Some of these debates are ongoing, such as the one about the supposed "culturalist" bias of post-colonial studies or its conflicted
relationship to "Third World" area studies. Others are relatively new, such as whether postcolonial studies has
calcified concepts of modernity, and what usefulness its methods and theories may have to studies of
pre-modern or early modern cultures. Yet other questions have been precipitated by the events of September 11, 2001, and by
the geopolitical developments across the globe which have followed. The conference aims to
generate dialogues across and about these boundaries, but also to go beyond that to
consider future agendas and visions. We do not wish for facile agreement or solidarity--if anything, we hope that
differences in objects of study and in methodologies will generate a genuinely critical
reflection on some of the major debates surrounding the provenance and politics of what has come to be institutionalized as postcolonial
studies, and to raise critical questions about the ongoing pressure it exerts in and outside of the academic disciplines.
As a lead-up to, and as preparation for, the conference, the Unit for Criticism and Interpretive Theory is hosting an
on-going series of seminars during the academic year 2001-02. The seminars have been meeting
roughly every two weeks since last September, and have brought together faculty and students from a wide range of departments.
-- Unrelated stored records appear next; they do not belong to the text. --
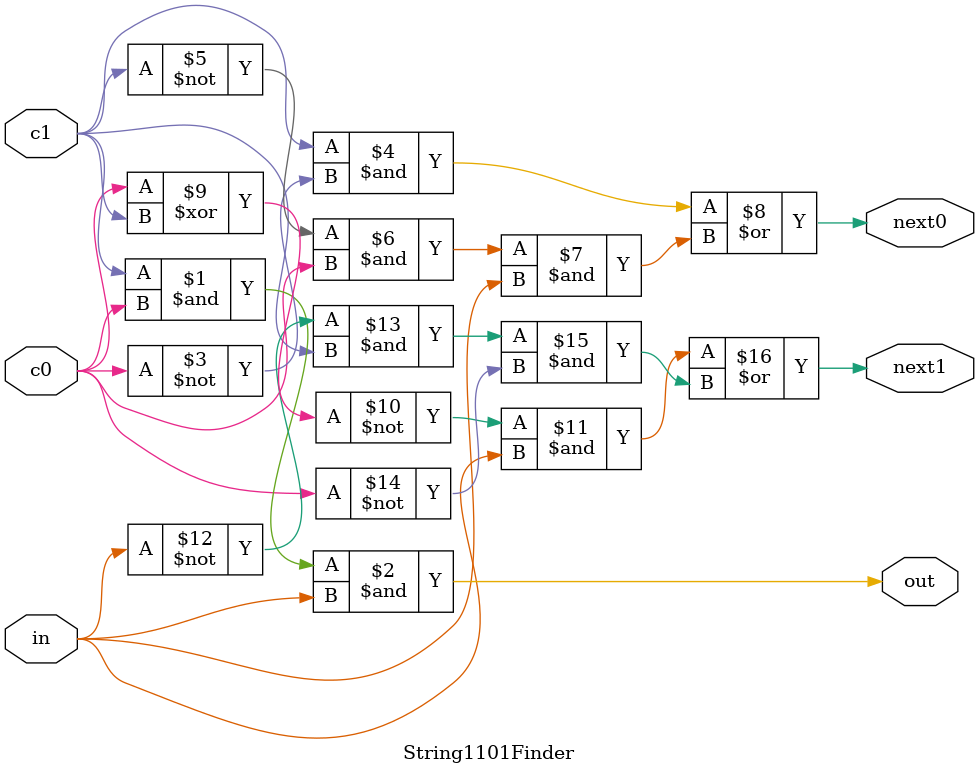
<source format=v>
module String1101Finder(
    input c0,
    input c1,
    input in,
    output out,
    output next0,
    output next1
);



assign out = c1 & c0 & in;
assign next0 = (c1 & ~c0) | (~c1 &  c0 & in);
assign next1 = (~(c0 ^ c1) & in) | (~in & c1 & ~c0);

endmodule
</source>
Each
seminar has considered, via readings circulated in advance by two seminar leaders,
the relationship between postcolonial studies and particular disciplines, histories or
issues. We have discussed how postcolonial studies or postcolonial theory have shaped, energized or distorted
ideas and practices within particular disciplines; whether or not pedagogic or institutional practices have changed as a
result; what passes for postcolonial approaches and methods within the discipline, and in what
ways postcolonial studies has altered or reinforced disciplinary boundaries or interdisciplinary efforts, particularly in the case of
"issues" and "themes" that cannot be housed in any one discipline. We examined the intellectual histories of anthropology,
history, sociology, literary studies and women's studies. Often we consider a particular
issue by concentrating on a discipline or subject: thus, for example, the question of
"diaspora" was addressed via a focus on Caribbean materials, the question of "area studies" by concentrating on
Latin America, globalization by looking at conversations between sociologists and
political economists, and the tensions between "third world" and "metropolitan" theory by
examining studies of Africa. We are sure these conversations will enrich discussions at the conference itself; certainly
they have brought many of us on this campus together as an intellectual community.
We plan to publish materials arising out of this conference, and we expect that the resulting volume will be a
consequential intervention in the development of Postcolonial Studies. We also look forward to shared
and continuing dialogues with all those who will attend the conference, as panelists or as members of their audience.